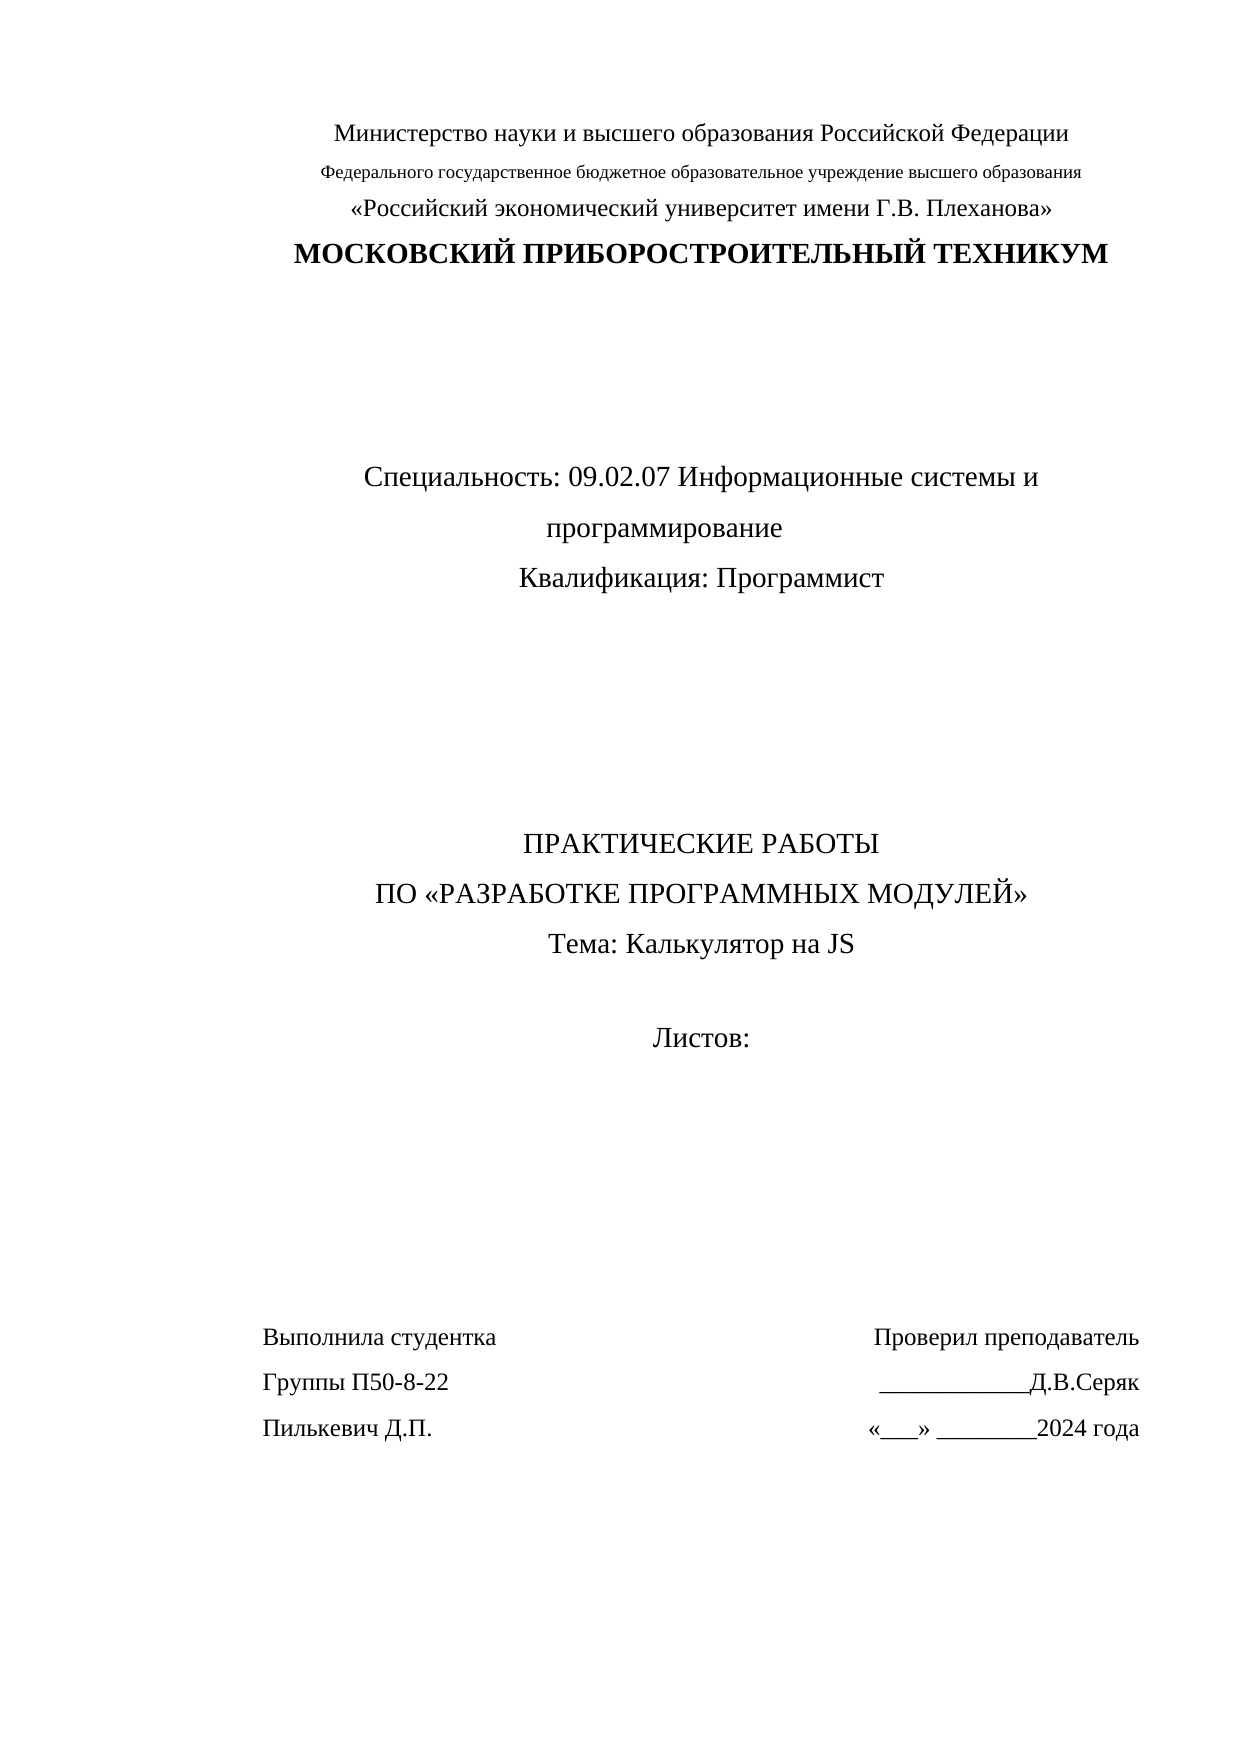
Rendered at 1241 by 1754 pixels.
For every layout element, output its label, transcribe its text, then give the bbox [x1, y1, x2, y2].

text Квалификация: Программист [177, 560, 1152, 594]
text Специальность: 09.02.07 Информационные системы и программирование [177, 459, 1152, 543]
text «Российский экономический университет имени Г.В. Плеханова» [177, 193, 1152, 222]
text Федерального государственное бюджетное образовательное учреждение высшего образования [177, 161, 1152, 183]
table_cell «___» ________2024 года [664, 1413, 1151, 1458]
text Министерство науки и высшего образования Российской Федерации [177, 118, 1152, 147]
table_cell Пилькевич Д.П. [177, 1413, 664, 1458]
table_cell ____________Д.В.Серяк [664, 1368, 1151, 1413]
table_header Проверил преподаватель [664, 1322, 1151, 1367]
text ПРАКТИЧЕСКИЕ РАБОТЫ [177, 826, 1152, 859]
text Тема: Калькулятор на JS [177, 927, 1152, 960]
text Листов: [177, 1020, 1152, 1054]
text МОСКОВСКИЙ ПРИБОРОСТРОИТЕЛЬНЫЙ ТЕХНИКУМ [177, 237, 1152, 270]
table_header Выполнила студентка [177, 1322, 664, 1367]
text ПО «РАЗРАБОТКЕ ПРОГРАММНЫХ МОДУЛЕЙ» [177, 876, 1152, 910]
table_cell Группы П50-8-22 [177, 1368, 664, 1413]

········

• _EXERCISE AIM_: Return every entry above exactly as written, minus the pictures.

• _ANSWER SPACE_:
Rendered at 1241 by 1754 pixels.
For every layout element, output its label, transcribe its text, then give the bbox [x1, y1, x2, y2].

text Квалификация: Программист [177, 560, 1152, 594]
text Специальность: 09.02.07 Информационные системы и программирование [177, 459, 1152, 543]
text «Российский экономический университет имени Г.В. Плеханова» [177, 193, 1152, 222]
text Федерального государственное бюджетное образовательное учреждение высшего образования [177, 161, 1152, 183]
table_cell «___» ________2024 года [664, 1413, 1151, 1458]
text Министерство науки и высшего образования Российской Федерации [177, 118, 1152, 147]
table_cell Пилькевич Д.П. [177, 1413, 664, 1458]
table_cell ____________Д.В.Серяк [664, 1368, 1151, 1413]
table_header Проверил преподаватель [664, 1322, 1151, 1367]
text ПРАКТИЧЕСКИЕ РАБОТЫ [177, 826, 1152, 859]
text Тема: Калькулятор на JS [177, 927, 1152, 960]
text Листов: [177, 1020, 1152, 1054]
text МОСКОВСКИЙ ПРИБОРОСТРОИТЕЛЬНЫЙ ТЕХНИКУМ [177, 237, 1152, 270]
table_header Выполнила студентка [177, 1322, 664, 1367]
text ПО «РАЗРАБОТКЕ ПРОГРАММНЫХ МОДУЛЕЙ» [177, 876, 1152, 910]
table_cell Группы П50-8-22 [177, 1368, 664, 1413]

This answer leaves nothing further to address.